Later claims by Phillips and his supporters that he never specifically claimed to be a Vietnam vet might complicate the Post’s defense in the case if not for the fact that before Phillips went to D.C. he got on Facebook to solicit money and claimed to be a “Vietnam vet.”
Fact checkers for fact checkers
Those were the words coming out of his mouth in a video in which Snopes recounts Phillips saying this:
“….Phillips could seemingly be heard to say (at around the 9:35 mark) ‘I’m a Vietnam vet, and I served in Marine Corps ’72 to ’76. I got discharged May 5th, 1976 … I don’t talk much about my Vietnam times. I usually say I don’t recollect, I don’t recall those years.
“But in other similar videos, Phillips described himself as a ;Vietnam-era vet’ or referenced his Marine Corps service without mentioning Vietnam.”
It is on the basis of these differing statements that Snopes came to the conclusion that it is “unproven” that Phillips made the Vietnam vet claim. How Snopes reached that conclusion is impossible to determine.
In the first place, Phillips isn’t “seemingly heard to say” anything. He very clearly says “I’m a Vietnam vet,” and he goes on to say his discharge papers identify him as “in-theatre.
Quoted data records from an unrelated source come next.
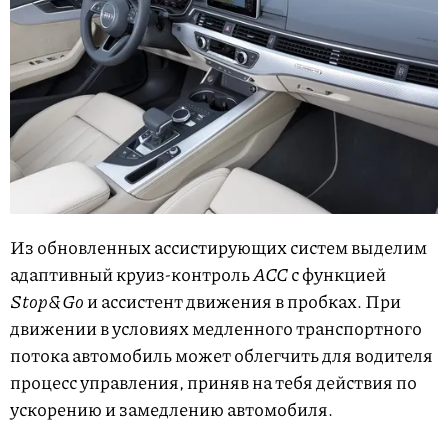
Из обновленных ассистирующих систем выделим
адаптивный круиз-контроль
ACC
с функцией
Stop&Go
и ассистент движения в пробках. При
движении в условиях медленного транспортного
потока автомобиль может облегчить для водителя
процесс управления, приняв на тебя действия по
ускорению и замедлению автомобиля.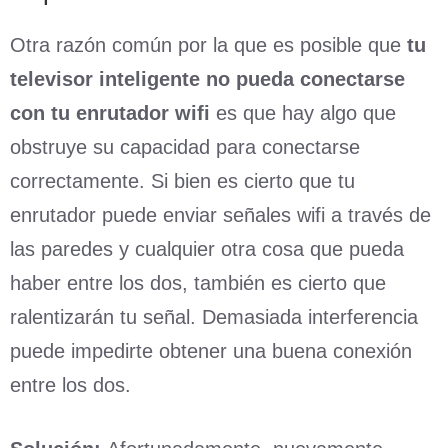
Otra razón común por la que es posible que
tu
televisor inteligente no pueda conectarse
con tu enrutador wifi
es que hay algo que
obstruye su capacidad para conectarse
correctamente. Si bien es cierto que tu
enrutador puede enviar señales wifi a través de
las paredes y cualquier otra cosa que pueda
haber entre los dos, también es cierto que
ralentizarán tu señal. Demasiada interferencia
puede impedirte obtener una buena conexión
entre los dos.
I don’t talk much about my Vietnam times.”
“In-theatre” is “Vietnam times” terminology for someone who had boots on the ground in Vietnam.
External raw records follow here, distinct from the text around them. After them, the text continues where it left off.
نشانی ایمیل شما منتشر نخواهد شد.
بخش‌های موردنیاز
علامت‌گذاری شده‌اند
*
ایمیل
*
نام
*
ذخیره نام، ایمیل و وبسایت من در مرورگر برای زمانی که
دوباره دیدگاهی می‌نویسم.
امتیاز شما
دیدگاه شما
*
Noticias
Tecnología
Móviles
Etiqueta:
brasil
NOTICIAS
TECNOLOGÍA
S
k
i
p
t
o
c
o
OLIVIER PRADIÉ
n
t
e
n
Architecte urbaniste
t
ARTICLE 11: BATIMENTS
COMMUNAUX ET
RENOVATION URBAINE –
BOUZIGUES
But worst than these claims might be Phillips’ suggestion in the video that leaving the Standing Rock demonstrations in North Dakota with “all the structures on fire and like that” reminded him of Vietnam.
Phillips is big on suggesting things that happened without actually saying they did happen as with the confrontation with the Covington kids. But how anyone can watch a video of Phillips saying “I’m a Vietnam vet,” factually determine that he is not a Vietnam vet, and then conclude he is doing anything other than lying is mindboggling.
Clearly we now need fact checkers for the fact checkers and then probably checkers for the checkers of the fact checkers and on ad infinitum.
There was a time when reporters and editors thought it their job to try to check facts. That went out of vogue some time ago.
Enter the fact checkers. Only they now, too, appear to have gone out of vogue.
At what point here do Americans come to the conclusion they shouldn’t trust any news and that they must become defacto reporters themselves, ferreting out a wide variety of reports on anything in the news and from that trying to put together a true picture.
Unfortunately, that’s a time-consuming practice.
At least Alaskans can consider themselves lucky that when the media gets hoaxed here it tends to be minor and stupid stuff: a bear hibernating in an ice cave where bears don’t hibernate because ice caves are wet, noisy and regularly cave in; a moose calf being born in a Lowe’s parking lot in Anchorage sans placenta (hint to inexperienced reporters, moose calves emerge from the womb wet); a deaf boy’s service dog dying in his arms by being struck by a reckless driver even though it didn’t die in his arms and the driver wasn’t reckless.
One could go on here, but what’s the point? The problems with American journalism today are bigger than simply political bias. Healthy skepticism, intellectual curiosity and simple logic all seem to be on life support if they aren’t already dead.